In-order Successor in BST

Problem is here: https://leetcode.com/problems/inorder-successor-in-bst/

285. Inorder Successor in BST

Medium

Given a binary search tree and a node in it, find the in-order successor of that node in the BST.

The successor of a node p is the node with the smallest key greater than p.val.

Example 1:

Input: root = [2,1,3], p = 1
Output: 2
Explanation: 1's in-order successor node is 2. Note that both p and the return value is of TreeNode type.

Example 2:

Input: root = [5,3,6,2,4,null,null,1], p = 6
Output: null
Explanation: There is no in-order successor of the current node, so the answer is null.

Note:

1. If the given node has no in-order successor in the tree, return null.
2. It's guaranteed that the values of the tree are unique.

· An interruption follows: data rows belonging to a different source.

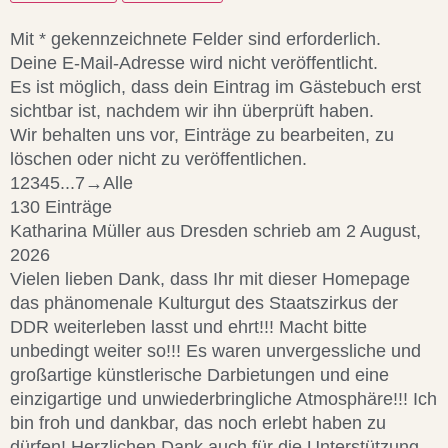
Mit * gekennzeichnete Felder sind erforderlich.
Deine E-Mail-Adresse wird nicht veröffentlicht.
Es ist möglich, dass dein Eintrag im Gästebuch erst
sichtbar ist, nachdem wir ihn überprüft haben.
Wir behalten uns vor, Einträge zu bearbeiten, zu
löschen oder nicht zu veröffentlichen.
1
2
3
4
5
...
7
→
Alle
130 Einträge
Katharina Müller
aus
Dresden
schrieb am
2 August,
2026
Vielen lieben Dank, dass Ihr mit dieser Homepage
das phänomenale Kulturgut des Staatszirkus der
DDR weiterleben lasst und ehrt!!! Macht bitte
unbedingt weiter so!!! Es waren unvergessliche und
großartige künstlerische Darbietungen und eine
einzigartige und unwiederbringliche Atmosphäre!!! Ich
bin froh und dankbar, das noch erlebt haben zu
dürfen! Herzlichen Dank auch für die Unterstützung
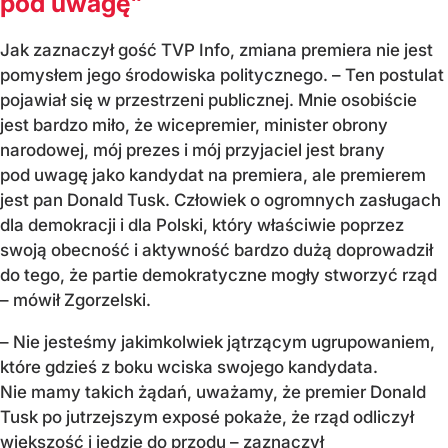
pod uwagę"
Jak zaznaczył gość TVP Info, zmiana premiera nie jest
pomysłem jego środowiska politycznego. – Ten postulat
pojawiał się w przestrzeni publicznej. Mnie osobiście
jest bardzo miło, że wicepremier, minister obrony
narodowej, mój prezes i mój przyjaciel jest brany
pod uwagę jako kandydat na premiera, ale premierem
jest pan Donald Tusk. Człowiek o ogromnych zasługach
dla demokracji i dla Polski, który właściwie poprzez
swoją obecność i aktywność bardzo dużą doprowadził
do tego, że partie demokratyczne mogły stworzyć rząd
– mówił Zgorzelski.
– Nie jesteśmy jakimkolwiek jątrzącym ugrupowaniem,
które gdzieś z boku wciska swojego kandydata.
Nie mamy takich żądań, uważamy, że premier Donald
Tusk po jutrzejszym exposé pokaże, że rząd odliczył
większość i jedzie do przodu – zaznaczył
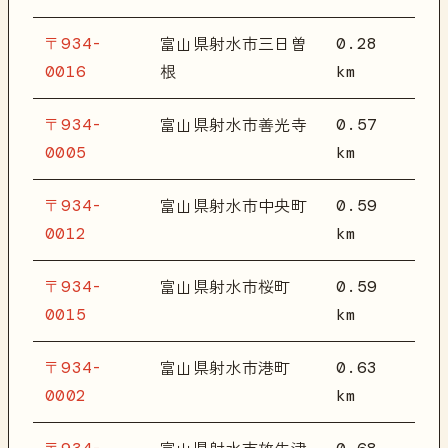
〒934-
0.28
富山県射水市三日曽
0016
km
根
〒934-
0.57
富山県射水市善光寺
0005
km
〒934-
0.59
富山県射水市中央町
0012
km
〒934-
0.59
富山県射水市桜町
0015
km
〒934-
0.63
富山県射水市港町
0002
km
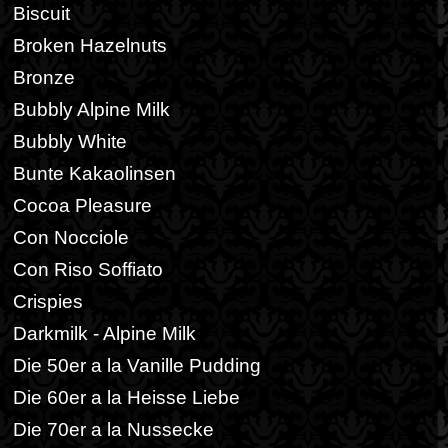
Biscuit
Broken Hazelnuts
Bronze
Bubbly Alpine Milk
Bubbly White
Bunte Kakaolinsen
Cocoa Pleasure
Con Nocciole
Con Riso Soffiato
Crispies
Darkmilk - Alpine Milk
Die 50er a la Vanille Pudding
Die 60er a la Heisse Liebe
Die 70er a la Nussecke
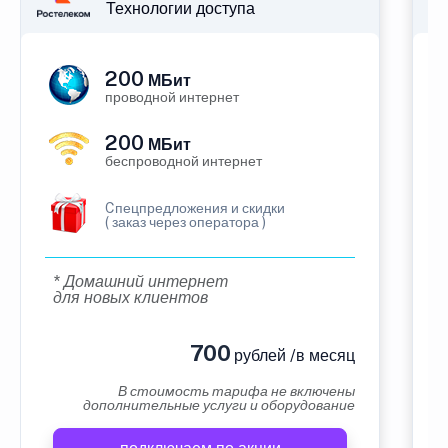
Технологии доступа
200
МБит
проводной интернет
200
МБит
беспроводной интернет
Cпецпредложения и скидки
( заказ через оператора )
* Домашний интернет
для новых клиентов
700
рублей /в месяц
В стоимость тарифа не включены
дополнительные услуги и оборудование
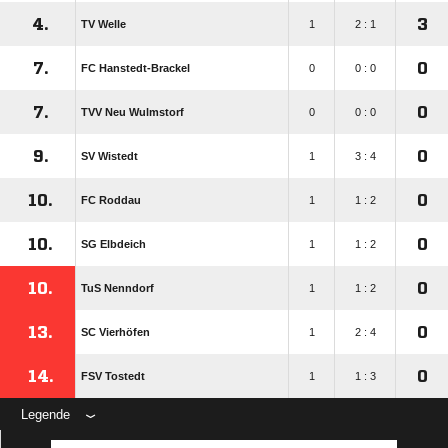
4.
3
TV Welle
1
2 : 1
7.
0
FC Hanstedt-Brackel
0
0 : 0
7.
0
TVV Neu Wulmstorf
0
0 : 0
9.
0
SV Wistedt
1
3 : 4
10.
0
FC Roddau
1
1 : 2
10.
0
SG Elbdeich
1
1 : 2
10.
0
TuS Nenndorf
1
1 : 2
13.
0
SC Vierhöfen
1
2 : 4
14.
0
FSV Tostedt
1
1 : 3
Legende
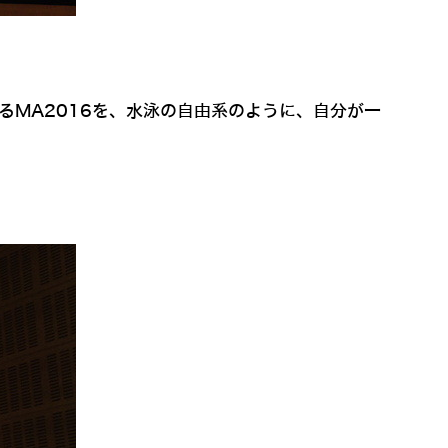
るMA2016を、水泳の自由系のように、自分が一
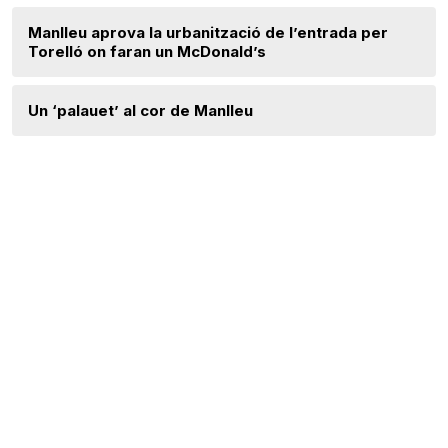
Manlleu aprova la urbanització de l’entrada per
Torelló on faran un McDonald’s
Un ‘palauet’ al cor de Manlleu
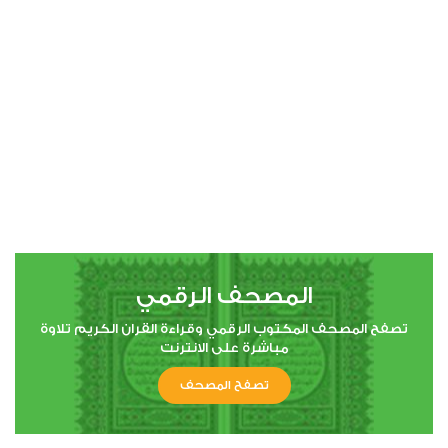
00:00
00:00
4
النساء
0
2954
استماع
اعجاب
المصحف الرقمي
00:00
00:00
تصفح المصحف المكتوب الرقمي وقراءة القران الكريم تلاوة
مباشرة على الانترنت
تصفح المصحف
5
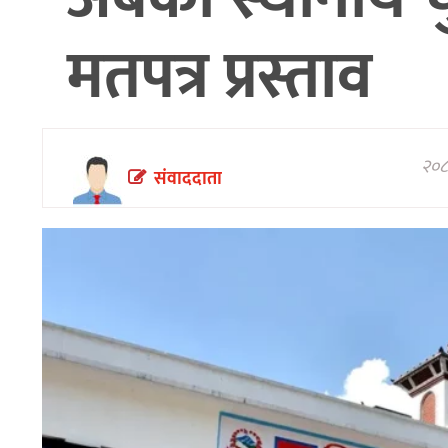
अन्तरवार्ता/
मतपत्र प्रस्ताव
विचार
थप
२०८
संवाददाता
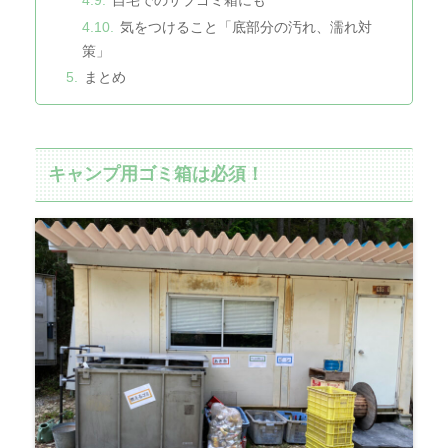
自宅でのサブゴミ箱にも
気をつけること「底部分の汚れ、濡れ対
策」
まとめ
キャンプ用ゴミ箱は必須！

As the problem statement implies, you'll be likely dealing with an InOrder traversal technique (to recap: Inorder => left, current, right). Throughout the traversal, keep track of a boolean to tell you that you have found the node with the key - set that flag to true. Next time that you see it as true, you know you have the successor. That's pretty much it. Cheers, ACC.

public class Solution
{
    public TreeNode InorderSuccessor(TreeNode root, TreeNode p)
    {
        bool isNext = false;
        TreeNode successor = null;
        InorderSuccessor(root, p.val, ref isNext, ref successor);
        return successor;
    }

    private void InorderSuccessor(TreeNode node,
                                    int valueSought,
                                    ref bool isNext,
                                    ref TreeNode successor)
    {
        if (node == null) return;
        InorderSuccessor(node.left, valueSought, ref isNext, ref successor);

        if (isNext && successor == null)
        {
            successor = node;
            return;
        }
        else if (node.val == valueSought)
        {
            isNext = true;
        }

        InorderSuccessor(node.right, valueSought, ref isNext, ref successor);
    }
}